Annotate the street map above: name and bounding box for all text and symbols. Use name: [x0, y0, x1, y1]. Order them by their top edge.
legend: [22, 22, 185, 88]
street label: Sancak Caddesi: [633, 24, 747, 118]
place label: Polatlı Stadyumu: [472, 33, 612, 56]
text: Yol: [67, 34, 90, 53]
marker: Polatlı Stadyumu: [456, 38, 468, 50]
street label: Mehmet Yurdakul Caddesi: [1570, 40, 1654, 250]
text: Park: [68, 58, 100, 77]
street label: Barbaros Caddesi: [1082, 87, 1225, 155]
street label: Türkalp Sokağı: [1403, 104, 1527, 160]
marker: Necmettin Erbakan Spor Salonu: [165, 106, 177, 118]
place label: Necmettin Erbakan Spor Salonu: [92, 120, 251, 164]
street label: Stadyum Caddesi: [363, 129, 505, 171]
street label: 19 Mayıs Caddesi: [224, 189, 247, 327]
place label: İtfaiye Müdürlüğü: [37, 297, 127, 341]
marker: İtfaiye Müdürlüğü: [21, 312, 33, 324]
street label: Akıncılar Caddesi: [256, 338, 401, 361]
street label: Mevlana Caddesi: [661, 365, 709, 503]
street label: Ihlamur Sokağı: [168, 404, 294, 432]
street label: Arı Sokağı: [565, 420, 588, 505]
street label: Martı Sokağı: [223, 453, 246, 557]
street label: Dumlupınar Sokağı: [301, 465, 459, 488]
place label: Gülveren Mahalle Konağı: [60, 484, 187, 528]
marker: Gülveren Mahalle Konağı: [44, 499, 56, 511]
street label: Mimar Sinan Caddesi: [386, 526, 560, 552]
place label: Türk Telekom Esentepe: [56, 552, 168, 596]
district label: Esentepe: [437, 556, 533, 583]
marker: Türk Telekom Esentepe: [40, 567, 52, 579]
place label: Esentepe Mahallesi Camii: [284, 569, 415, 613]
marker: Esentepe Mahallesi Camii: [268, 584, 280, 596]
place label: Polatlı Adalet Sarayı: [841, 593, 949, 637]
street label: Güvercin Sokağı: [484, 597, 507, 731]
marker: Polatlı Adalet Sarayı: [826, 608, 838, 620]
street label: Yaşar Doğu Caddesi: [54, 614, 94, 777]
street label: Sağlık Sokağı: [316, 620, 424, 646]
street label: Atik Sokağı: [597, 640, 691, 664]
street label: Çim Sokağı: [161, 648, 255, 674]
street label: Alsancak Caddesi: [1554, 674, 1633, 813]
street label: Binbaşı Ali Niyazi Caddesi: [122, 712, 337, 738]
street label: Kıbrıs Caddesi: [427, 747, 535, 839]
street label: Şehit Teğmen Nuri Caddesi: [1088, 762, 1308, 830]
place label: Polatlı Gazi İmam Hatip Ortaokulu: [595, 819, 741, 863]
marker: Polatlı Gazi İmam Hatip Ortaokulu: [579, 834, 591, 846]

## EXERCISE INSTRUCTIONS
Copy every record above exactly as it stands.

## SOLUTION FOR THIS TASK
Annotate the street map above: name and bounding box for all text and symbols. Use name: [x0, y0, x1, y1]. Order them by their top edge.
legend: [22, 22, 185, 88]
street label: Sancak Caddesi: [633, 24, 747, 118]
place label: Polatlı Stadyumu: [472, 33, 612, 56]
text: Yol: [67, 34, 90, 53]
marker: Polatlı Stadyumu: [456, 38, 468, 50]
street label: Mehmet Yurdakul Caddesi: [1570, 40, 1654, 250]
text: Park: [68, 58, 100, 77]
street label: Barbaros Caddesi: [1082, 87, 1225, 155]
street label: Türkalp Sokağı: [1403, 104, 1527, 160]
marker: Necmettin Erbakan Spor Salonu: [165, 106, 177, 118]
place label: Necmettin Erbakan Spor Salonu: [92, 120, 251, 164]
street label: Stadyum Caddesi: [363, 129, 505, 171]
street label: 19 Mayıs Caddesi: [224, 189, 247, 327]
place label: İtfaiye Müdürlüğü: [37, 297, 127, 341]
marker: İtfaiye Müdürlüğü: [21, 312, 33, 324]
street label: Akıncılar Caddesi: [256, 338, 401, 361]
street label: Mevlana Caddesi: [661, 365, 709, 503]
street label: Ihlamur Sokağı: [168, 404, 294, 432]
street label: Arı Sokağı: [565, 420, 588, 505]
street label: Martı Sokağı: [223, 453, 246, 557]
street label: Dumlupınar Sokağı: [301, 465, 459, 488]
place label: Gülveren Mahalle Konağı: [60, 484, 187, 528]
marker: Gülveren Mahalle Konağı: [44, 499, 56, 511]
street label: Mimar Sinan Caddesi: [386, 526, 560, 552]
place label: Türk Telekom Esentepe: [56, 552, 168, 596]
district label: Esentepe: [437, 556, 533, 583]
marker: Türk Telekom Esentepe: [40, 567, 52, 579]
place label: Esentepe Mahallesi Camii: [284, 569, 415, 613]
marker: Esentepe Mahallesi Camii: [268, 584, 280, 596]
place label: Polatlı Adalet Sarayı: [841, 593, 949, 637]
street label: Güvercin Sokağı: [484, 597, 507, 731]
marker: Polatlı Adalet Sarayı: [826, 608, 838, 620]
street label: Yaşar Doğu Caddesi: [54, 614, 94, 777]
street label: Sağlık Sokağı: [316, 620, 424, 646]
street label: Atik Sokağı: [597, 640, 691, 664]
street label: Çim Sokağı: [161, 648, 255, 674]
street label: Alsancak Caddesi: [1554, 674, 1633, 813]
street label: Binbaşı Ali Niyazi Caddesi: [122, 712, 337, 738]
street label: Kıbrıs Caddesi: [427, 747, 535, 839]
street label: Şehit Teğmen Nuri Caddesi: [1088, 762, 1308, 830]
place label: Polatlı Gazi İmam Hatip Ortaokulu: [595, 819, 741, 863]
marker: Polatlı Gazi İmam Hatip Ortaokulu: [579, 834, 591, 846]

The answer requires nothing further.